→ Your objective
Would you please transcribe, exactly as written, the lines of the entries below starting at the one that holds "ββ′ = h + Δx h = 1 + Δx h" and ending at the one that holds "Let M1 be the mass of the rod.", both included?

→ Data for the task
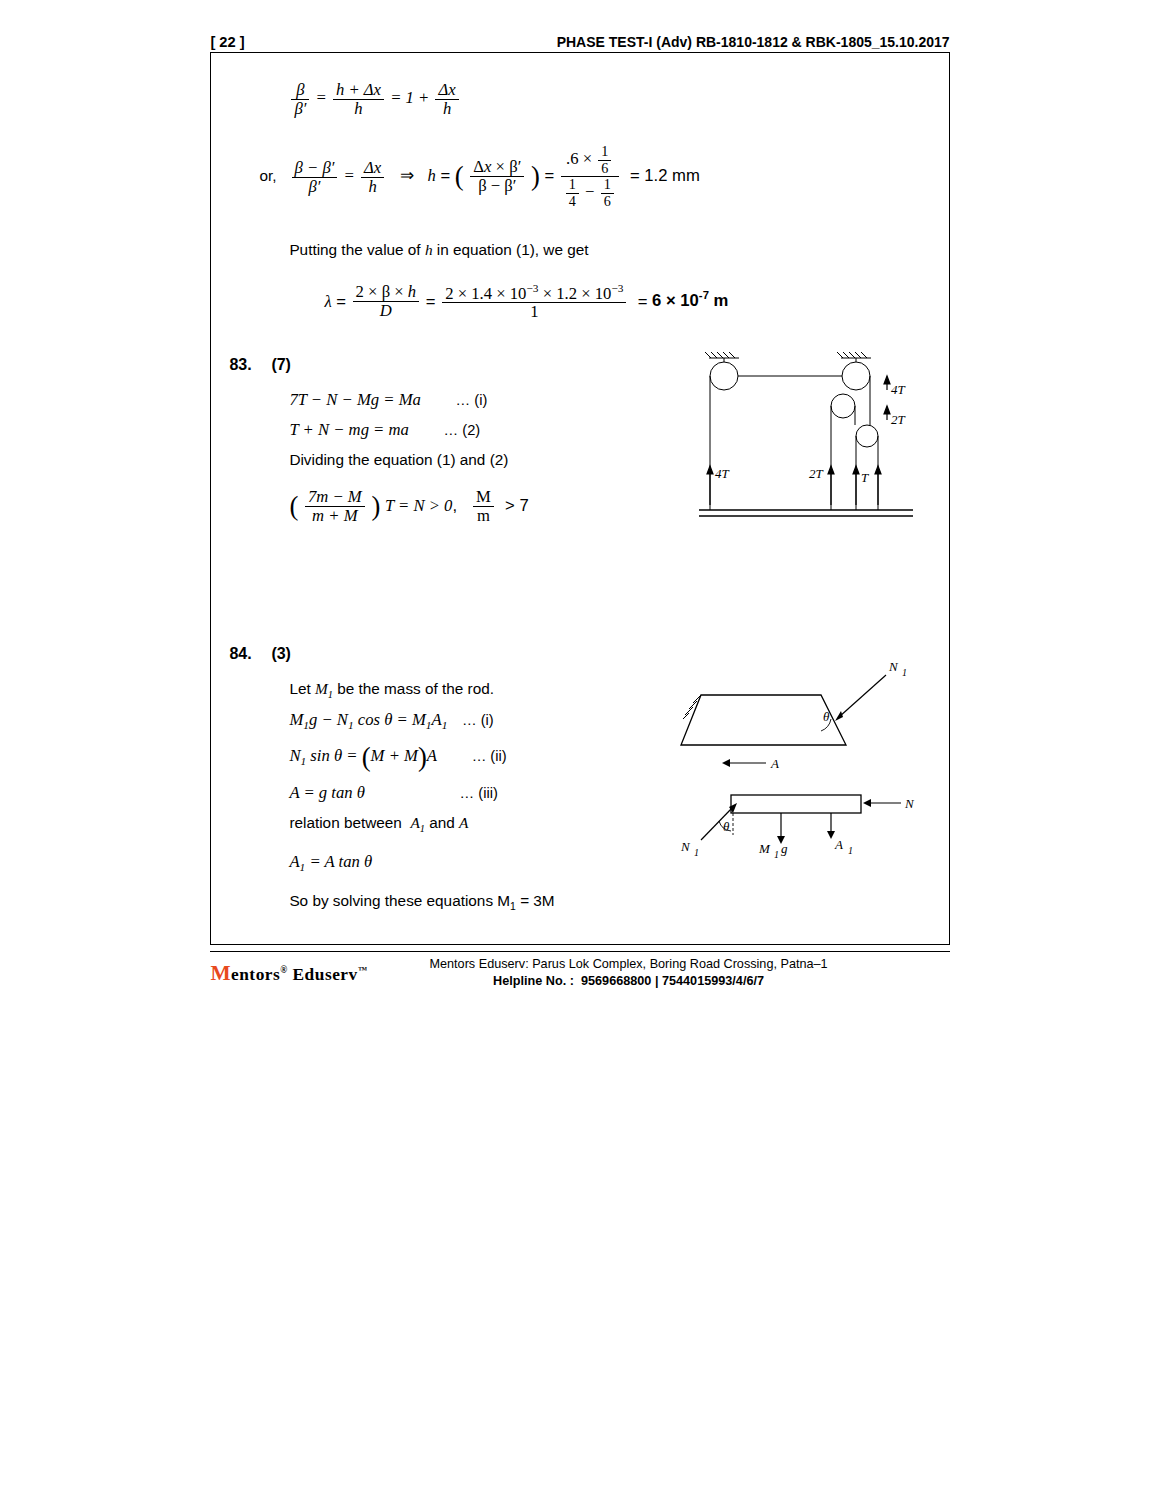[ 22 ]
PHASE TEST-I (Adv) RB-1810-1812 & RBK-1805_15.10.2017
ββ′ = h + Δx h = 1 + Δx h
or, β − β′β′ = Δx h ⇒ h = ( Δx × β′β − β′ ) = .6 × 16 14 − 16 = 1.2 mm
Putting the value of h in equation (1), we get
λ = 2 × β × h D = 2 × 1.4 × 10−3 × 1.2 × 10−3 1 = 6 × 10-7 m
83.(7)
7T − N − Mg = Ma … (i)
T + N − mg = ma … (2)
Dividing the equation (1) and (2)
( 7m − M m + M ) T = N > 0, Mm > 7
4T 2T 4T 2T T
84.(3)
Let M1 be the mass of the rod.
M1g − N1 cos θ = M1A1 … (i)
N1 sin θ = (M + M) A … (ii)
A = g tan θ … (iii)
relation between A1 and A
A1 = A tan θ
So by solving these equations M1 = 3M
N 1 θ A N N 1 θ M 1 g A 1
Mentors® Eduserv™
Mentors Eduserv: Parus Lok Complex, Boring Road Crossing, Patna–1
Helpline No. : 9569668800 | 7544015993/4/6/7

→ Answer
ββ′ = h + Δx h = 1 + Δx h
or, β − β′β′ = Δx h ⇒ h = ( Δx × β′β − β′ ) = .6 × 16 14 − 16 = 1.2 mm
Putting the value of h in equation (1), we get
λ = 2 × β × h D = 2 × 1.4 × 10−3 × 1.2 × 10−3 1 = 6 × 10-7 m
83.(7)
7T − N − Mg = Ma … (i)
T + N − mg = ma … (2)
Dividing the equation (1) and (2)
( 7m − M m + M ) T = N > 0, Mm > 7
4T 2T 4T 2T T
84.(3)
Let M1 be the mass of the rod.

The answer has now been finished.